Todas as formações dos Sapadores-Bombeiros são feitas em turmas bem pequenas (6 a 8 alunos) e grande número de formadores (2 a 4 por grupo de alunos). A colocação do colar é dividida em duas sequências: uma que explica a medida, a montagem e a escolha do sentido, a segunda sequência que explica a colocação. Cada aluno realiza cada exercício várias vezes, com os formadores cuidando de mudar a posição das vítimas, evitando assim o gesto automático de colocação, automatismo cujo resultado os vídeos mostram bem.

Conclusão

Se colocar um colar cervical parece fácil, a realidade mostra que o sucesso depende de vários pequenos detalhes. Os formadores nos Sapadores-Bombeiros, com formação em pedagogia, conhecem os possíveis problemas de uma demonstração aparentemente simples.

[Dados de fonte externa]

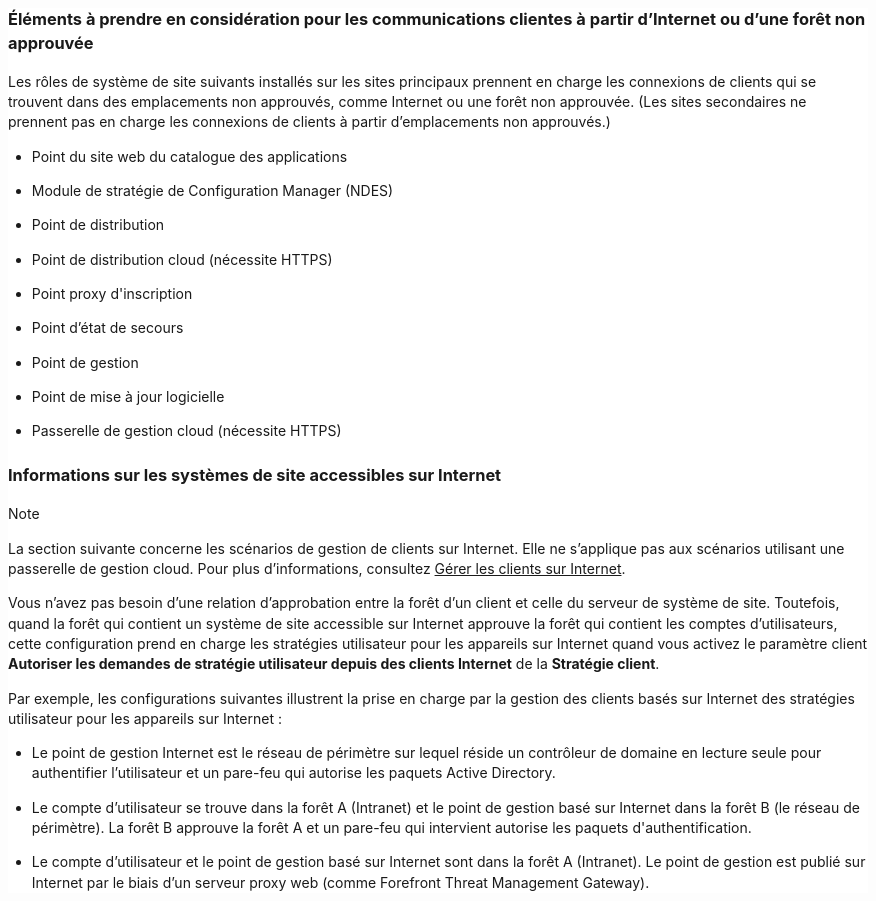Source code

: 
###  <a name="BKMK_clientspan"></a> Éléments à prendre en considération pour les communications clientes à partir d’Internet ou d’une forêt non approuvée  

Les rôles de système de site suivants installés sur les sites principaux prennent en charge les connexions de clients qui se trouvent dans des emplacements non approuvés, comme Internet ou une forêt non approuvée. (Les sites secondaires ne prennent pas en charge les connexions de clients à partir d’emplacements non approuvés.) 

-   Point du site web du catalogue des applications  

-   Module de stratégie de Configuration Manager (NDES) 

-   Point de distribution   

-   Point de distribution cloud (nécessite HTTPS)

-   Point proxy d'inscription  

-   Point d’état de secours  

-   Point de gestion  

-   Point de mise à jour logicielle  

-   Passerelle de gestion cloud (nécessite HTTPS)


### <a name="bkmk_internetfacing"></a> Informations sur les systèmes de site accessibles sur Internet

> [!Note]  
> La section suivante concerne les scénarios de gestion de clients sur Internet. Elle ne s’applique pas aux scénarios utilisant une passerelle de gestion cloud. Pour plus d’informations, consultez [Gérer les clients sur Internet](/sccm/core/clients/manage/manage-clients-internet).  

Vous n’avez pas besoin d’une relation d’approbation entre la forêt d’un client et celle du serveur de système de site. Toutefois, quand la forêt qui contient un système de site accessible sur Internet approuve la forêt qui contient les comptes d’utilisateurs, cette configuration prend en charge les stratégies utilisateur pour les appareils sur Internet quand vous activez le paramètre client **Autoriser les demandes de stratégie utilisateur depuis des clients Internet** de la **Stratégie client**.  

Par exemple, les configurations suivantes illustrent la prise en charge par la gestion des clients basés sur Internet des stratégies utilisateur pour les appareils sur Internet :  

-   Le point de gestion Internet est le réseau de périmètre sur lequel réside un contrôleur de domaine en lecture seule pour authentifier l’utilisateur et un pare-feu qui autorise les paquets Active Directory.  

-   Le compte d’utilisateur se trouve dans la forêt A (Intranet) et le point de gestion basé sur Internet dans la forêt B (le réseau de périmètre). La forêt B approuve la forêt A et un pare-feu qui intervient autorise les paquets d'authentification.  

-   Le compte d’utilisateur et le point de gestion basé sur Internet sont dans la forêt A (Intranet). Le point de gestion est publié sur Internet par le biais d’un serveur proxy web (comme Forefront Threat Management Gateway).  
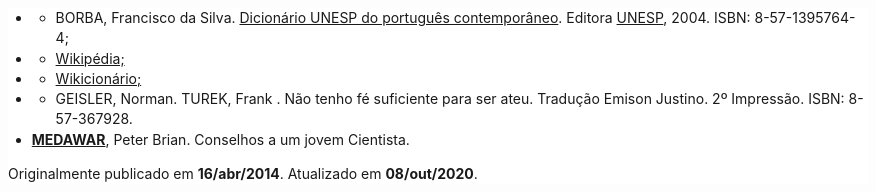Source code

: *   *   BORBA, Francisco da Silva. [Dicionário UNESP do português contemporâneo](https). Editora [UNESP](https), 2004. ISBN: 8-57-1395764-4;
*   *   [Wikipédia;](https://web.archive.org/web/20230209191918/https://pt.wikipedia.org/wiki/Wikipedia)
*   *   [Wikicionário;](https://web.archive.org/web/20230209191918/https://pt.wikipedia.org/wiki/Wikicion%C3%A1rio)
*   *   GEISLER, Norman. TUREK, Frank . Não tenho fé suficiente para ser ateu. Tradução Emison Justino. 2º Impressão. ISBN: 8-57-367928.
*   **[MEDAWAR](https://web.archive.org/web/20230209191918/https://pt.wikipedia.org/wiki/Peter%20Brian%20Medawar)**, Peter Brian. Conselhos a um jovem Cientista.

Originalmente publicado em **16/abr/2014**. Atualizado em **08/out/2020**.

Ainda mais sabendo que posicionar uma vítima numa prancha não é, no conjunto, mais difícil do que colocar um colar cervical, podemos questionar a qualidade geral do socorro e o nível de formação: Se todo mundo acha que consegue colocar um colar, e também que consegue colocar a vítima na prancha, transportá-la, fazer massagem cardíaca, etc... mas se a formação relativa ao simples colar cervical não é adequada (o que constatamos assistindo os vídeos...) por que a formação seria boa no restante? Temos certeza da qualidade das aulas? Não seria uma qualidade ilusória?